◆ Exercise aim: Drop the images, then output the listing exactly.

◆ Recorded information:
****************
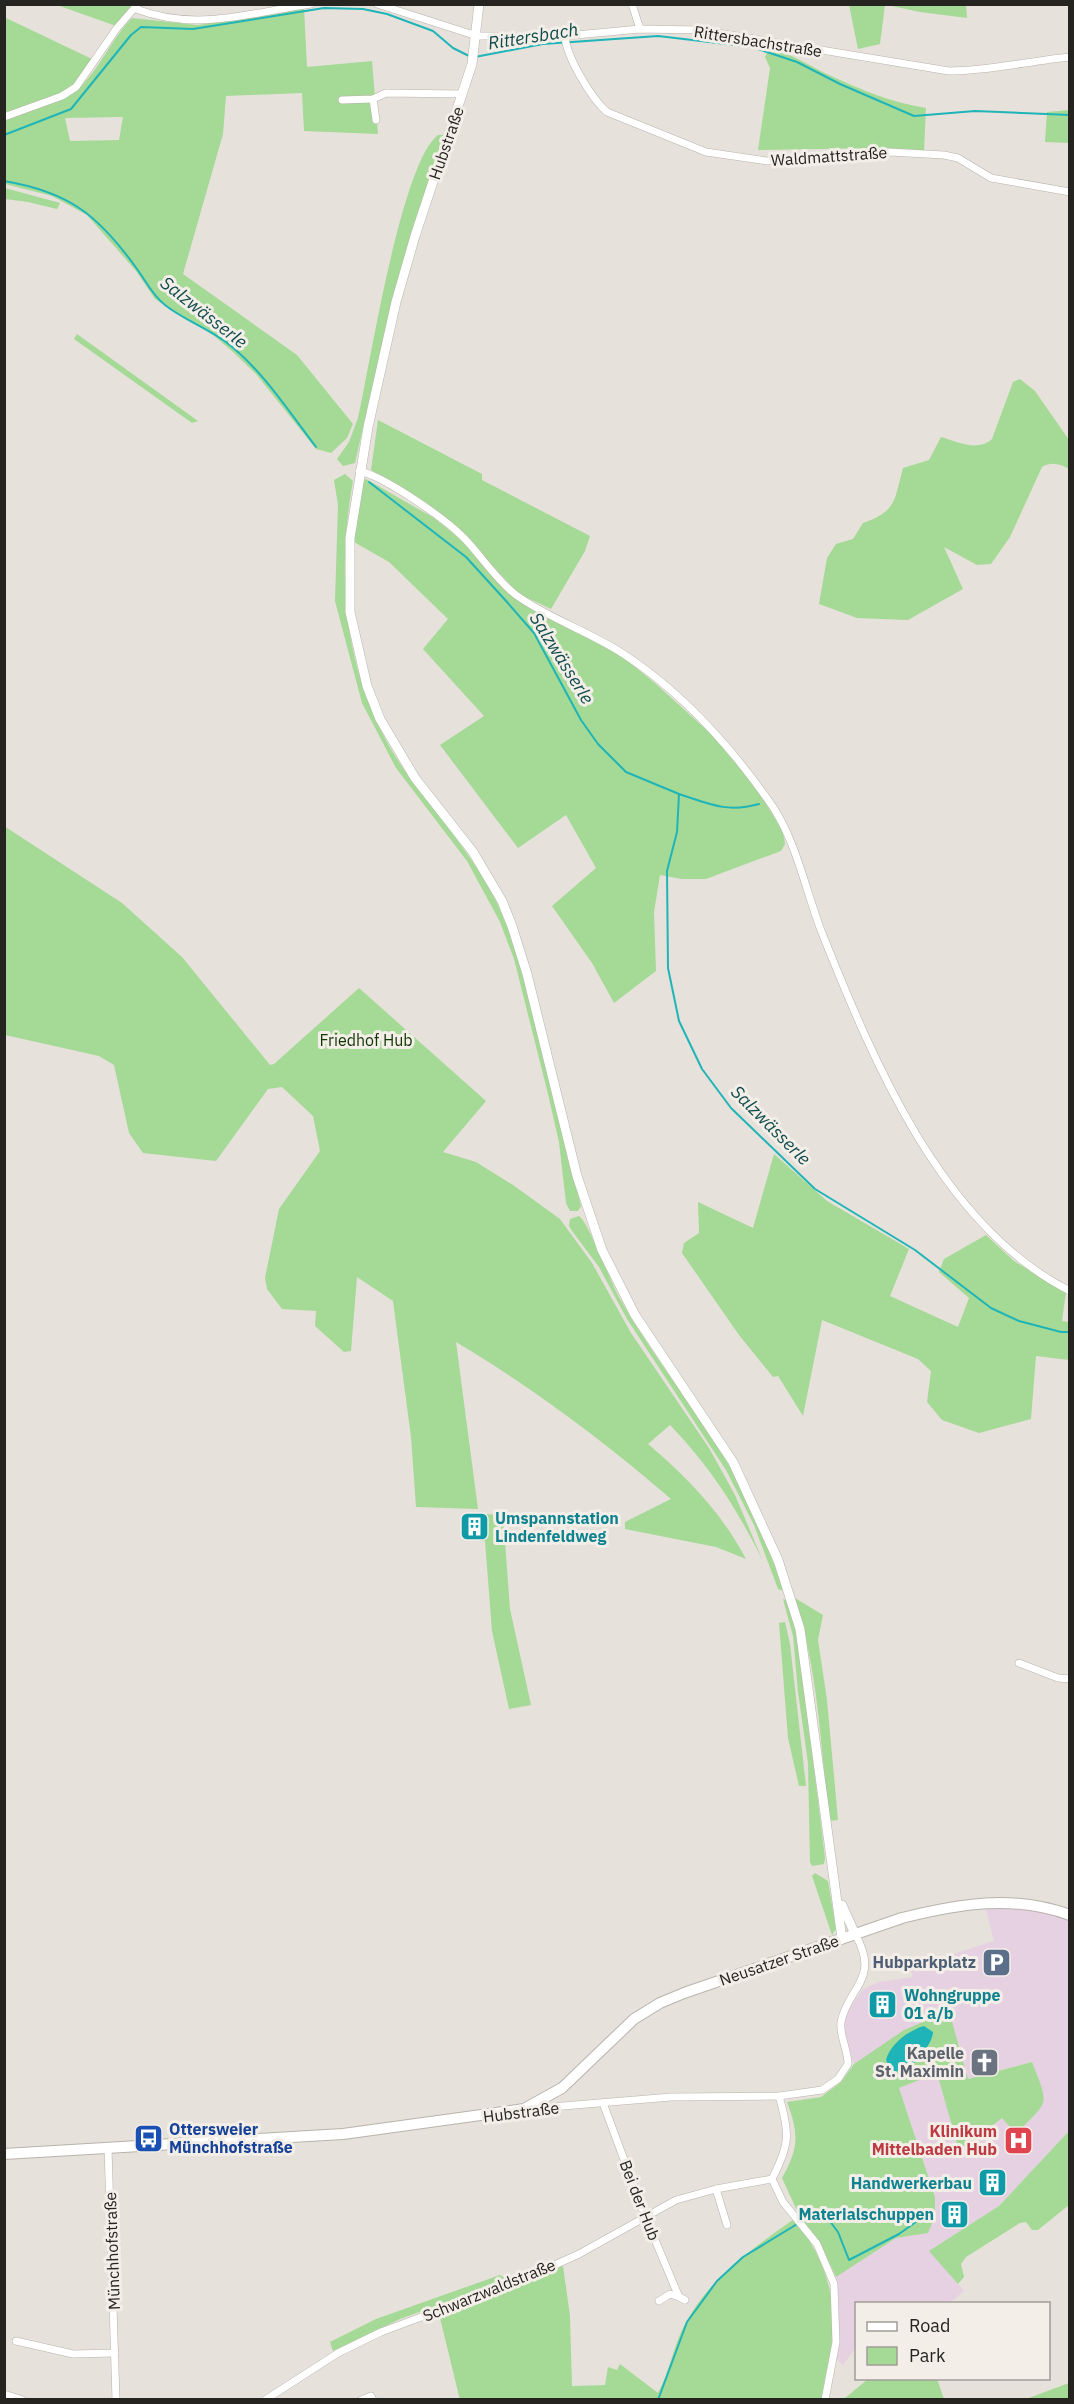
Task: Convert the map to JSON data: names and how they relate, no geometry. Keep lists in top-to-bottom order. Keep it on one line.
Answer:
{"streets":{"main road":["Hubstraße","Neusatzer Straße"],"street":["Rittersbachstraße","Waldmattstraße","Bei der Hub","Münchhofstraße","Schwarzwaldstraße"]},"crossings":[["Rittersbachstraße","Hubstraße"],["Rittersbachstraße","Waldmattstraße"],["Hubstraße","Neusatzer Straße"],["Hubstraße","Bei der Hub"],["Hubstraße","Münchhofstraße"],["Bei der Hub","Schwarzwaldstraße"]],"water":["Rittersbach","Salzwässerle"],"parks":["Friedhof Hub"],"places":{"building":["Umspannstation Lindenfeldweg","Wohngruppe 01 a/b","Handwerkerbau","Materialschuppen"],"parking":["Hubparkplatz"],"church":["Kapelle St. Maximin"],"bus stop":["Ottersweier Münchhofstraße"],"hospital":["Klinikum Mittelbaden Hub"]},"legend":["Road","Park"]}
****************
◆ Problem solution:
Task: Convert the map to JSON data: names and how they relate, no geometry. Keep lists in top-to-bottom order. Keep it on one line.
Answer:
{"streets":{"main road":["Hubstraße","Neusatzer Straße"],"street":["Rittersbachstraße","Waldmattstraße","Bei der Hub","Münchhofstraße","Schwarzwaldstraße"]},"crossings":[["Rittersbachstraße","Hubstraße"],["Rittersbachstraße","Waldmattstraße"],["Hubstraße","Neusatzer Straße"],["Hubstraße","Bei der Hub"],["Hubstraße","Münchhofstraße"],["Bei der Hub","Schwarzwaldstraße"]],"water":["Rittersbach","Salzwässerle"],"parks":["Friedhof Hub"],"places":{"building":["Umspannstation Lindenfeldweg","Wohngruppe 01 a/b","Handwerkerbau","Materialschuppen"],"parking":["Hubparkplatz"],"church":["Kapelle St. Maximin"],"bus stop":["Ottersweier Münchhofstraße"],"hospital":["Klinikum Mittelbaden Hub"]},"legend":["Road","Park"]}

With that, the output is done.